A Billionaire's Love by L M Lovett

A Billionaire's Love by L M Lovett

Author:L M Lovett
Language: eng
Format: azw3
Publisher: Independent
Published: 2020-03-30T04:00:00+00:00


Fifteen

Maribel

I’m too lust drunk to keep exploring the city and showing David my haunts. He whisks me back to his home – our home? – and I admire the sight of behind the steering wheel.

I hadn’t planned on bringing him to Land’s End or even my favorite restaurant. In fact, I hadn’t visited those places in ages. My grief at my mom’s passing had dampened down my ties to everything and I had adapted by secluding myself in my apartment. It hurt too, going around to our old haunts, but more than anything I long to show David my world.
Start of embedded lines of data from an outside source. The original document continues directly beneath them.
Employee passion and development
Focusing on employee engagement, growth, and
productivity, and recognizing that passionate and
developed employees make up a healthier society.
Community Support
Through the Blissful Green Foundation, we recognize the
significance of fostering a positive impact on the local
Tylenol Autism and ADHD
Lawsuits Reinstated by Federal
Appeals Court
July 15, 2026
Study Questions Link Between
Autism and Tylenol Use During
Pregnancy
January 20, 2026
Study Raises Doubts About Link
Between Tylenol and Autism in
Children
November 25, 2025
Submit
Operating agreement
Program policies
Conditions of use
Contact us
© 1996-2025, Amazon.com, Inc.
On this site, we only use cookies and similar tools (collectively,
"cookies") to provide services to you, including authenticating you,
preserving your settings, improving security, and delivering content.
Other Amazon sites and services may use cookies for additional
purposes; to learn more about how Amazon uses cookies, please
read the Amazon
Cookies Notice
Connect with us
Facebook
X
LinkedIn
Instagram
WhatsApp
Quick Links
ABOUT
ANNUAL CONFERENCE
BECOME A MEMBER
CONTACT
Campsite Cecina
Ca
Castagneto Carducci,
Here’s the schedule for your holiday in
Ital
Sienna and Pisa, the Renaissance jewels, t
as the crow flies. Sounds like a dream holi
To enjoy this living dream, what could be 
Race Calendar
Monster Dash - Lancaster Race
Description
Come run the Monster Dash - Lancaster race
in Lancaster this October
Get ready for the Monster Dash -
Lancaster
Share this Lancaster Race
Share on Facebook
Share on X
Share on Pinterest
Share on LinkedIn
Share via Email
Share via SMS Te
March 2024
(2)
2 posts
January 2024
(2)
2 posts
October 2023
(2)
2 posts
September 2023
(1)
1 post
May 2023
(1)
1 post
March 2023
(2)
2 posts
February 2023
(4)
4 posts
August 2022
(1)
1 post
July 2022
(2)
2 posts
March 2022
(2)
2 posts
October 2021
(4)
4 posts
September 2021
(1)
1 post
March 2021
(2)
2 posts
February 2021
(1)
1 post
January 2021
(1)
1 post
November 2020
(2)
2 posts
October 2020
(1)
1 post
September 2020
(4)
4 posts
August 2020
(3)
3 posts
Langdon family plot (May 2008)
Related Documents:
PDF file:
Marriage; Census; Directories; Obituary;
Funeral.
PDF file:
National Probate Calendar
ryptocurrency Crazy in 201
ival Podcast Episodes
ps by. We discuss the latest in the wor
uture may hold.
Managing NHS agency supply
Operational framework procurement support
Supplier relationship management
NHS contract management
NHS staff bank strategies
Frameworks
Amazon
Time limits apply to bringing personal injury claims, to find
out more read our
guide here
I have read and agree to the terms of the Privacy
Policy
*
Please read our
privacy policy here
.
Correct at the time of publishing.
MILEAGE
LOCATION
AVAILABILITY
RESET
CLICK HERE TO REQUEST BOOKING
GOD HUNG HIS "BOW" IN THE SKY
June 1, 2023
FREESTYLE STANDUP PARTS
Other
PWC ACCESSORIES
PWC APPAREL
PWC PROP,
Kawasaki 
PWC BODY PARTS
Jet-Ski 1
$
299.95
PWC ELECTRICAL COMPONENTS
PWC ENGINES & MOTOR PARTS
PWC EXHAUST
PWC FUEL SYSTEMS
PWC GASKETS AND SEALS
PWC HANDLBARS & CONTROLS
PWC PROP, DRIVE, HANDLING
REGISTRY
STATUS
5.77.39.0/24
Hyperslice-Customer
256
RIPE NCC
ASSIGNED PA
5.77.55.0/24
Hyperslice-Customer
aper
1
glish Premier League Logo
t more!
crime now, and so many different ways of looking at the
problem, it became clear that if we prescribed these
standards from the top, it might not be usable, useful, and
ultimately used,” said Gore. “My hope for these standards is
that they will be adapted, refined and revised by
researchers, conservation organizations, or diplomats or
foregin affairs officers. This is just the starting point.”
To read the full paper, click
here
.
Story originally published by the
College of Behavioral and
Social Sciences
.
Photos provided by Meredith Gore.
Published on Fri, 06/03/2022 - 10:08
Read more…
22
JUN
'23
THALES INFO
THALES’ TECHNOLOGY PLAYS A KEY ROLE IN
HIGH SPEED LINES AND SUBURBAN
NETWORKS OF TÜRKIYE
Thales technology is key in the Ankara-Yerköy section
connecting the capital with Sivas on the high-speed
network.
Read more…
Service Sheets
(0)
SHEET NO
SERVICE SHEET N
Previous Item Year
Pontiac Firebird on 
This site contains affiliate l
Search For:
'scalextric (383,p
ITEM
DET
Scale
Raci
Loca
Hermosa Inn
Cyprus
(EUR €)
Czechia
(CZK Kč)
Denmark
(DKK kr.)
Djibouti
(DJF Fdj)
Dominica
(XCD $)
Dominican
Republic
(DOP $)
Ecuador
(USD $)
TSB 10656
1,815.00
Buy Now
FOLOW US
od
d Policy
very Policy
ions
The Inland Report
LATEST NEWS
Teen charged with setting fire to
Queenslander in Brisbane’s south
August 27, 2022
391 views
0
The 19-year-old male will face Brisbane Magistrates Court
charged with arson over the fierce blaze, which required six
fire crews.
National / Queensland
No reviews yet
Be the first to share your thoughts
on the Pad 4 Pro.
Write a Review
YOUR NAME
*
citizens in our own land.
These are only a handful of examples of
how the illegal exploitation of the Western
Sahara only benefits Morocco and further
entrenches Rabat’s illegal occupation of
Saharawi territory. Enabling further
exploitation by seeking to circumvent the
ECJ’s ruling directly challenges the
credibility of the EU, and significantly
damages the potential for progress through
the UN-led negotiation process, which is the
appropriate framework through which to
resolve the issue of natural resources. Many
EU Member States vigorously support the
I want him to dominate me and possess me fully. But I want my life to have value too.

We’ve had such as shockingly pleasant day and I don’t want to rock the boat. His hand is stroking my inner thigh and I’m so relaxed from him, our meal, and our fledgling connection.

But as we drive through the city and I see skyscrapers, I blurt out suddenly, “David, do I still have a job?”

“What?”

“I mean, am I fired?” I shift uncomfortably in my seat.

“There’s no need for you to work.”

“But what am I supposed to do when you’re gone?” I had thought I felt him softening, letting himself relax his rigid rules, but now every each of his frame radiates rage.

“Maribel, you don’t work. I won’t have you in my office. I won’t have people whispering about you.”

“Because it’s so hard to believe? I know that you are out of my league.” Tears are threatening to spill down my face. I try to reign in the tears. I want him to understand that I need my life on my own terms. “I’m realizing that my life has been so small these past years and I don’t want it to shrink even more.”

“I would hardly say moving from a squalid hovel into my mansion is a downgrade,” he hisses.

I tense miserably. “That’s not what I mean.”

“I didn’t realize you felt so stifled.”

“David, stop, what’s not what I’m saying. Can you just listen, please?”

“I don’t see what there is still left to say.”

When we pull up through the long driveway, my heart is my throat. I wish I hadn’t brought the job up, but I still needed to know what my future is going to look like. I’m not a billionaire. I’m drowning in student loans and only have a small nest egg.

I’ve explained myself so poorly. But I need him to understand. And I need him to listen. To understand that I need security and trust and that it takes time for those qualities to grow. Beside, despite his words and the passionate way he worships my body, I can’t help but feel that he will tire of me. He could have anyone he pleases. How many castoff lovers does he have?

We are both icily cool as we walk into the house.

By the time I reach the kitchen I am moved by a sense of urgency. I can’t let this lie. We need to fix this now or never.